··· DATA EXTRACT ···

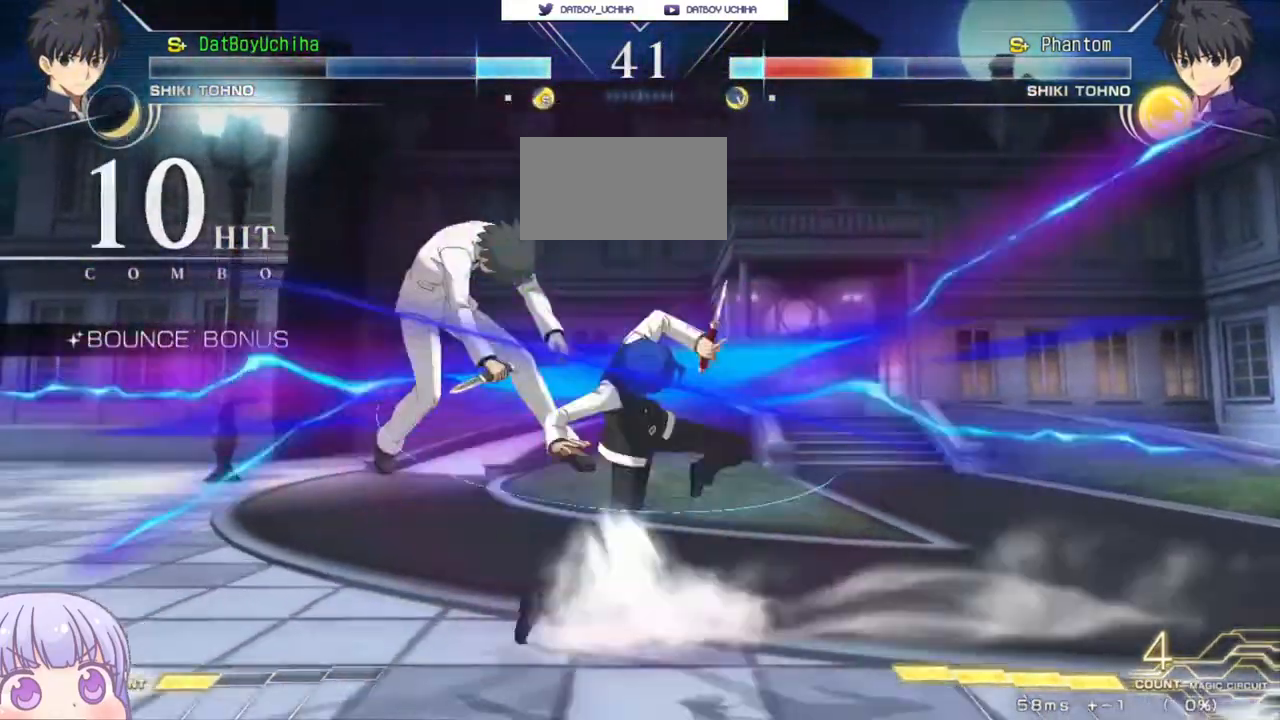
{"buttons": [], "left_stick": "center", "events": [[133, "left_stick", "down"], [183, "left_stick", "center"], [267, "left_stick", "down"], [300, "TRIANGLE", "down"], [333, "TRIANGLE", "up"], [367, "left_stick", "center"]]}
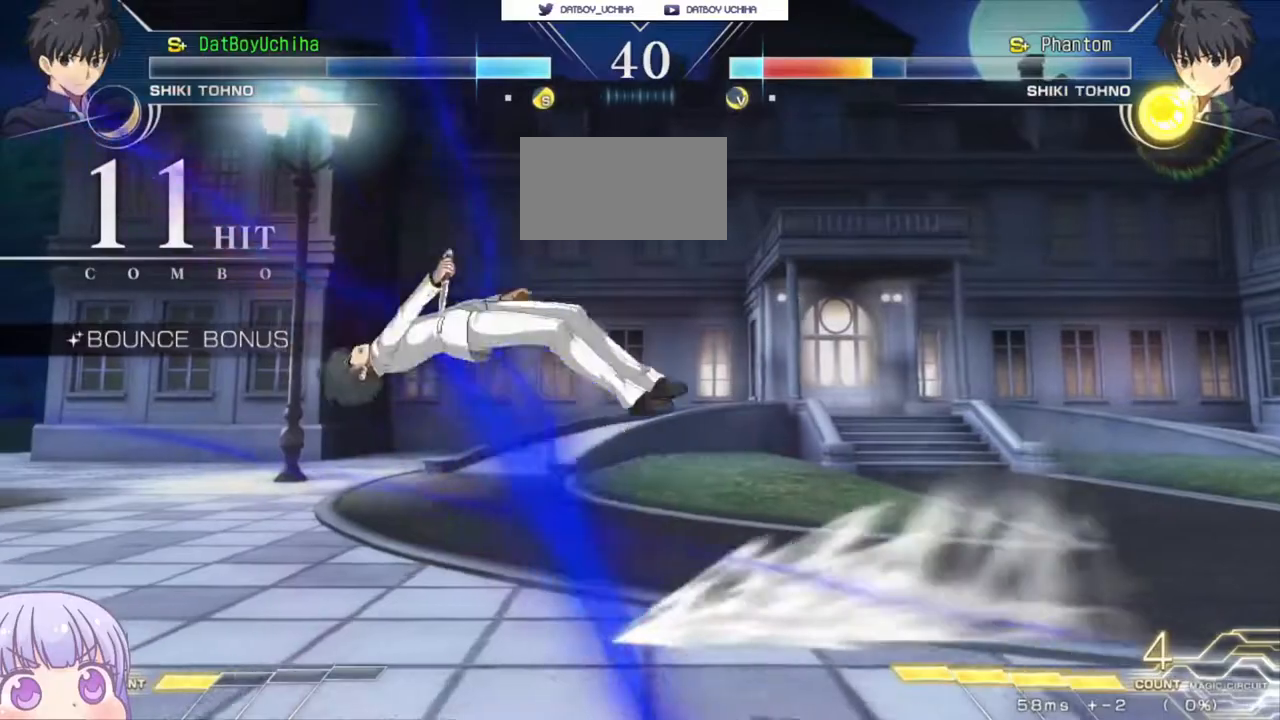
{"buttons": [], "left_stick": "center", "events": [[17, "left_stick", "down"], [150, "R1", "down"], [150, "left_stick", "center"], [200, "R1", "up"]]}
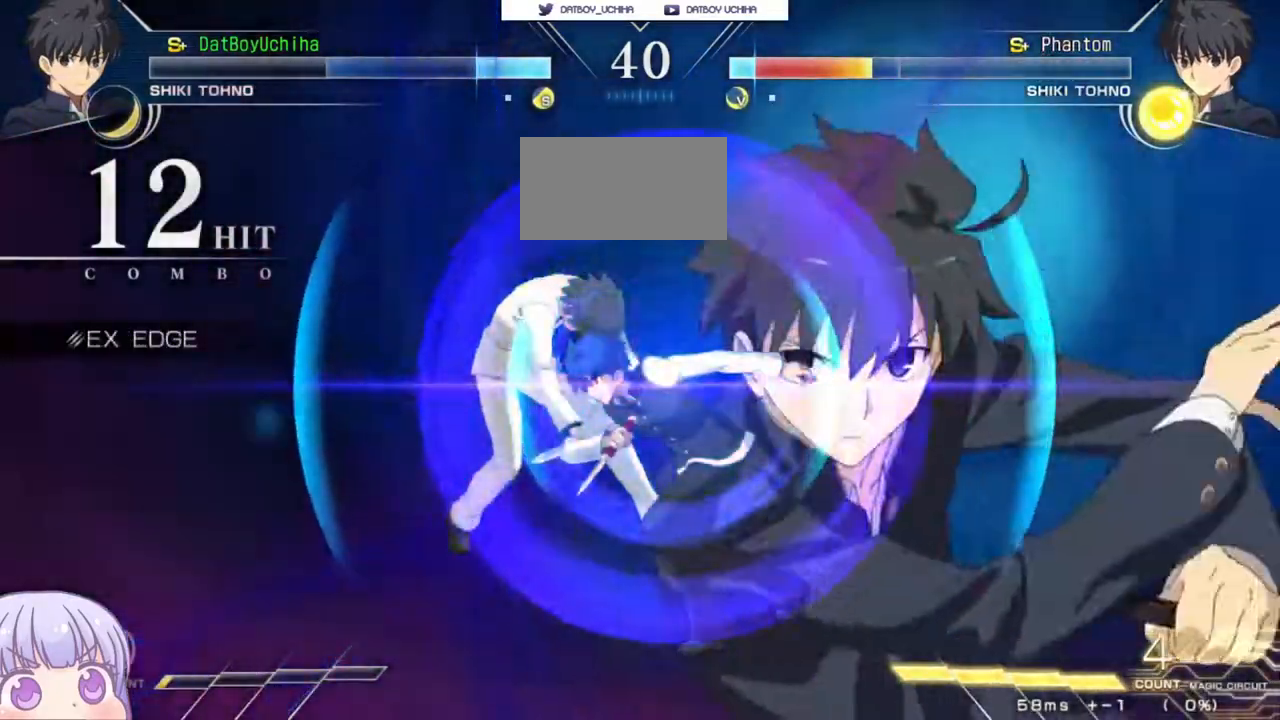
{"buttons": [], "left_stick": "center", "events": []}
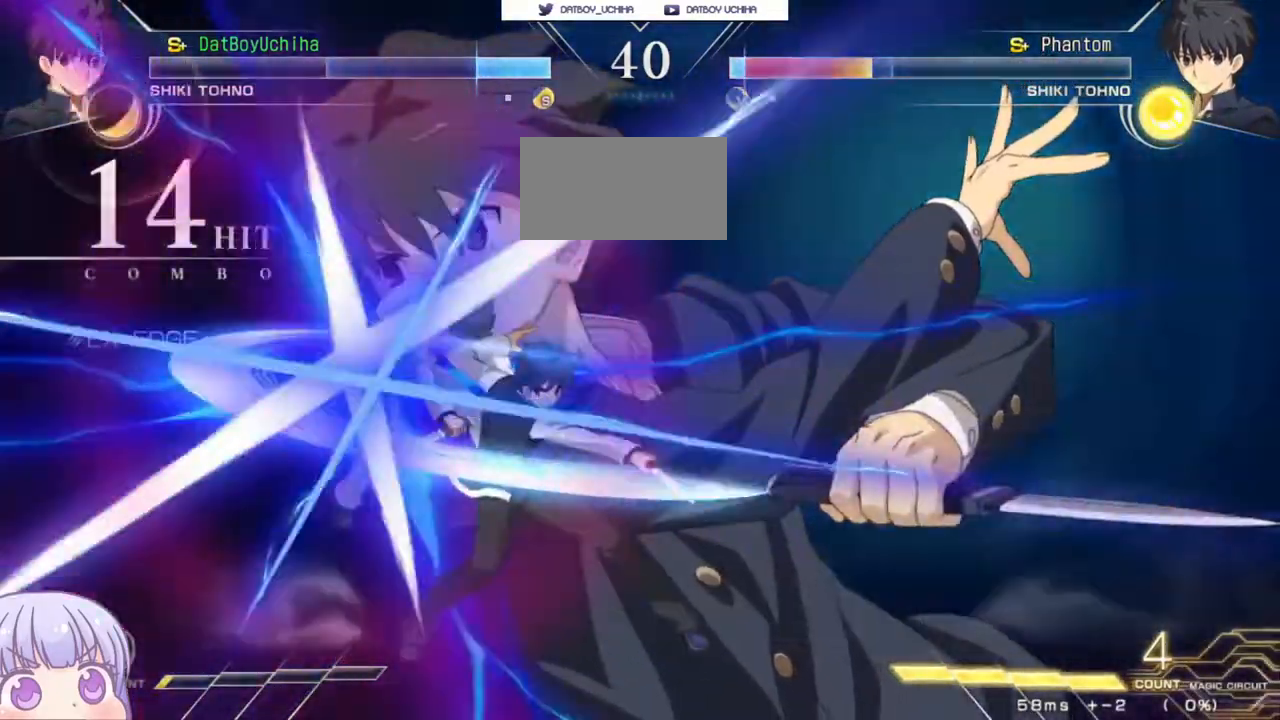
{"buttons": [], "left_stick": "center", "events": []}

···

The number of lines in the data that hold "down" must be the entire answer.

2